**Task**
This task calls for the lines below starting at the one containing "物中的民族知識作為起點，帶領師生一起認識台灣原住民族的" and ending at the one containing "正在查询中，请刷新重试", repeated exactly with both ends kept and pictures left out.

Saved entries:
★ ★ ★ ★
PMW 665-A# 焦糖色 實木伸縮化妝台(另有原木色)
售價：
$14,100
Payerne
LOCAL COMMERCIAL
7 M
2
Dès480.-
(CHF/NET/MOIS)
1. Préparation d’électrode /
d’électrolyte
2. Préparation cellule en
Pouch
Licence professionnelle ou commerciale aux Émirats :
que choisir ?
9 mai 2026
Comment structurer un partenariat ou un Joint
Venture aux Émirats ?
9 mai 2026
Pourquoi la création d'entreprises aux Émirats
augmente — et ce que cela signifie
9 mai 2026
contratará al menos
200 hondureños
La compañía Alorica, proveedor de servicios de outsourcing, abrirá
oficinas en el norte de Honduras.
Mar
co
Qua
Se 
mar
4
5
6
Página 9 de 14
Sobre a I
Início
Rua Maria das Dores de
★ ★ ★ ★
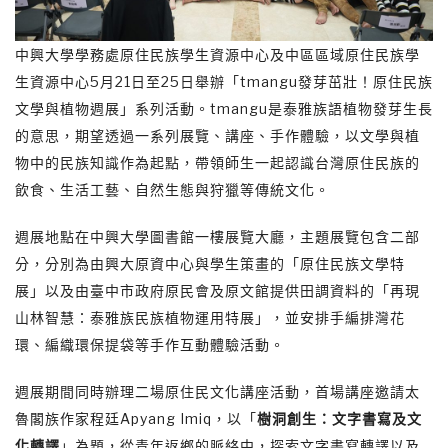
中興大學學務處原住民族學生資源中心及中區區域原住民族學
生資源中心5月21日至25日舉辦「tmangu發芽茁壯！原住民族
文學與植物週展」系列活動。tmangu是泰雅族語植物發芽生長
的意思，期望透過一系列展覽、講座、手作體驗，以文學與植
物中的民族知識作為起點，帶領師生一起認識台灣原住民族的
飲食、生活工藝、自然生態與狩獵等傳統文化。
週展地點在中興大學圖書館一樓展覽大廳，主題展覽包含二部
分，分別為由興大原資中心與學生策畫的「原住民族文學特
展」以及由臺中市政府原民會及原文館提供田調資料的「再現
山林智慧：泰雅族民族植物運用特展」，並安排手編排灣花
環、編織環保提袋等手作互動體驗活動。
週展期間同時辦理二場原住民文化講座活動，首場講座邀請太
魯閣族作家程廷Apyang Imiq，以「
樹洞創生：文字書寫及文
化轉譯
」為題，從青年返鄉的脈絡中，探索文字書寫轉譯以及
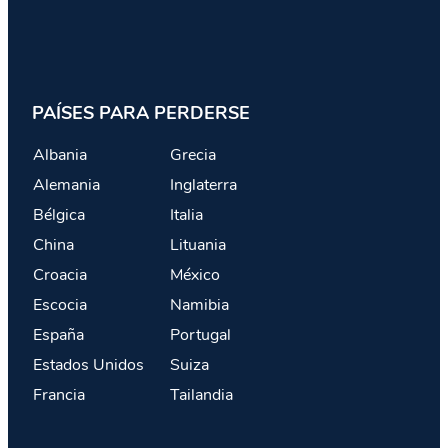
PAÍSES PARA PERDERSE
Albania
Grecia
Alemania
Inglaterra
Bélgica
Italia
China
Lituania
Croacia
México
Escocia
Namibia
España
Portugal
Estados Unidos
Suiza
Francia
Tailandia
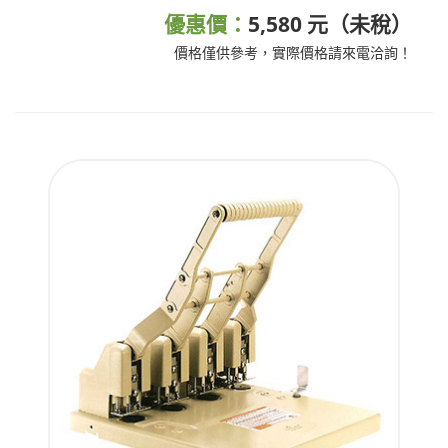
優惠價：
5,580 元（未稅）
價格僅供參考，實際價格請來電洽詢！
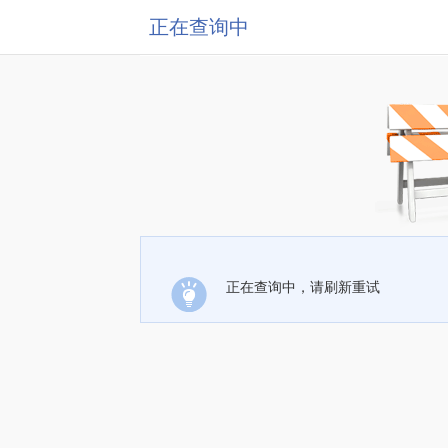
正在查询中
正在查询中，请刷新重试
★ ★ ★ ★
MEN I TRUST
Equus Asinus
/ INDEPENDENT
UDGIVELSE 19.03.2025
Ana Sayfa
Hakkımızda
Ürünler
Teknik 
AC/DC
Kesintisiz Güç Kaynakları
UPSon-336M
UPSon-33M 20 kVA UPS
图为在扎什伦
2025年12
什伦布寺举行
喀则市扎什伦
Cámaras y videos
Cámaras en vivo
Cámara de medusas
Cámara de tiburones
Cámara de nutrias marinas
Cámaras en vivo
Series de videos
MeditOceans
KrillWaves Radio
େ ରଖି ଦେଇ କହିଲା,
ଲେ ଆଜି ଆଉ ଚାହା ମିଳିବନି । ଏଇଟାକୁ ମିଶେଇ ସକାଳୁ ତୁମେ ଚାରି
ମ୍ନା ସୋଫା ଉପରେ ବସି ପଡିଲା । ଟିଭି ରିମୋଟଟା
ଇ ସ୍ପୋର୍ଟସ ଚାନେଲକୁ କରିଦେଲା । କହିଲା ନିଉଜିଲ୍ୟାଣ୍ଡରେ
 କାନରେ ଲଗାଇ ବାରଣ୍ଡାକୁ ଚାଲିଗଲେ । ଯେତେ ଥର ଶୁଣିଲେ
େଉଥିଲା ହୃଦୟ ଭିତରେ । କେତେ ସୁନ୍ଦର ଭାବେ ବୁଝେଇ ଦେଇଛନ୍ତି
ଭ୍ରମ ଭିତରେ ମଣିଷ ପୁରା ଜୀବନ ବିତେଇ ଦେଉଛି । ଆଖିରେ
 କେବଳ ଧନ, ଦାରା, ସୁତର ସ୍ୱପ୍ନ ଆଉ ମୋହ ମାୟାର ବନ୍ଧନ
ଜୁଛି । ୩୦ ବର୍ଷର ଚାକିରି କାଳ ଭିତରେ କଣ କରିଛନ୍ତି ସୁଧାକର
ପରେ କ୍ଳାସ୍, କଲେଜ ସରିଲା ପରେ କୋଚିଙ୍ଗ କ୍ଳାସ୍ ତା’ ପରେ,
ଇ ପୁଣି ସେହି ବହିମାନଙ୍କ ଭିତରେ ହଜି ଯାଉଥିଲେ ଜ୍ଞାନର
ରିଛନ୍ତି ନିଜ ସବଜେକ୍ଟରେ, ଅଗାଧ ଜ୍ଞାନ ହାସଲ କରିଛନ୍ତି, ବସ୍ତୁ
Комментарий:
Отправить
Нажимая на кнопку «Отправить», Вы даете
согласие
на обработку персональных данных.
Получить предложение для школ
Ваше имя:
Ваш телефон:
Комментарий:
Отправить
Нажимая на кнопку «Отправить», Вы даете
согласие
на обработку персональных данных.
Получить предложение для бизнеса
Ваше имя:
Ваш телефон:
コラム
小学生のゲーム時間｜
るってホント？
★ ★ ★ ★
**Answer below**
物中的民族知識作為起點，帶領師生一起認識台灣原住民族的
飲食、生活工藝、自然生態與狩獵等傳統文化。
週展地點在中興大學圖書館一樓展覽大廳，主題展覽包含二部
分，分別為由興大原資中心與學生策畫的「原住民族文學特
展」以及由臺中市政府原民會及原文館提供田調資料的「再現
山林智慧：泰雅族民族植物運用特展」，並安排手編排灣花
環、編織環保提袋等手作互動體驗活動。
週展期間同時辦理二場原住民文化講座活動，首場講座邀請太
魯閣族作家程廷Apyang Imiq，以「
樹洞創生：文字書寫及文
化轉譯
」為題，從青年返鄉的脈絡中，探索文字書寫轉譯以及
PAÍSES PARA PERDERSE
Albania
Grecia
Alemania
Inglaterra
Bélgica
Italia
China
Lituania
Croacia
México
Escocia
Namibia
España
Portugal
Estados Unidos
Suiza
Francia
Tailandia
優惠價：
5,580 元（未稅）
價格僅供參考，實際價格請來電洽詢！
正在查询中
正在查询中，请刷新重试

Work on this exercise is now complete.